Canadian Innovation Needs Innovating

Canadian innovation lags for a reason. The Canadian academic world is in a tizzy because the country’s five largest universities, including UBC, want the federal government to steer more research funding to them. The big five say they could really kick-start Canadian “innovation” if they’re given most of the money.  Naturally, other universities disagree.  

Canadian innovation lags for a reason.

The Canadian academic world is in a tizzy because the country’s five largest universities, including UBC, want the federal government to steer more research funding to them. The big five say they could really kick-start Canadian “innovation” if they’re given most of the money.  Naturally, other universities disagree.  

Problem is that this perpetuates a myth that innovation is the sole purview of universities, and thus they – whether five or 10 doesn’t matter — should receive most of the funding for it.

Nearly 13 years ago, Canada launched an innovation agenda with the lofty goal of becoming one of the top five countries in the OECD in terms of innovation.

It’s failed miserably. Today Canada ranks 13th among 17 peer countries, because, I believe, innovation is too often misunderstood here. Universities like UBC have convinced funders that academic research equals innovation. It doesn’t.

Research is not innovation, which is the transformation of products and services to something that is more valuable than the alternatives. While some research may be used down the road in innovation, it’s a long, perilous journey — often known as the “Valley of Death” — from the lab to the marketplace.  

Neither does innovation mean simple development of products. Most of the innovation in the world today involves a combination of new technology and new business (or delivery) models.

One only has to look at Silicon Valley or to some areas of Europe to see what real innovation is about. Those areas have managed to work together to create the computer revolution, the communications revolution, the clean energy revolution, and many other revolutions that were hatched by innovative small and large companies.

Here, “innovation” too commonly means warring over who should get government grants. Yet a far bigger incentive to innovation is investment.  Canada, locked in its traditional granting mentality, has also failed miserably in this department.

Today there is even less investment in Canadian innovation than there was a decade ago.
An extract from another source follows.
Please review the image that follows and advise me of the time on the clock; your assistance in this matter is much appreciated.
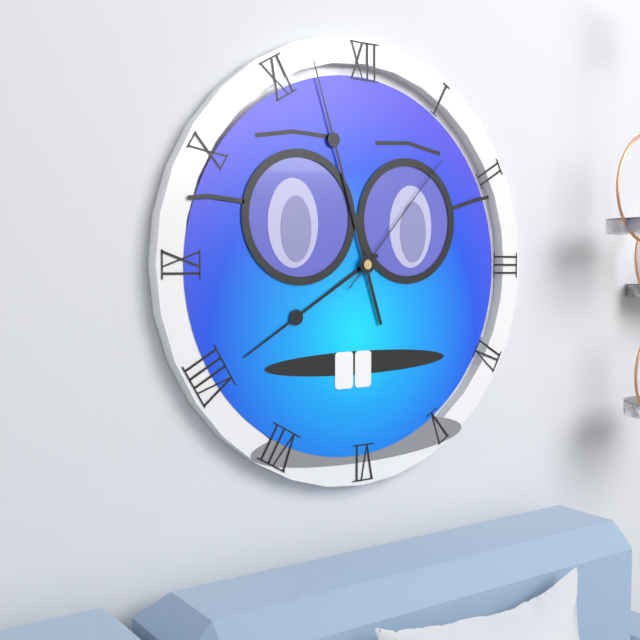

Tiny Israel, with a population slightly larger than BC’s, has greatly surpassed us because it understands how to combine private and public investment to drive innovation.

Instead of forming a cogent plan that combines the skills of academia, government and private sectors, we in Canada prefer the traditional method of hiding in our silos and fighting over funding. That means we’ll always be mediocre innovators.

Maybe revolution is the real cure for Canada’s innovation sloth.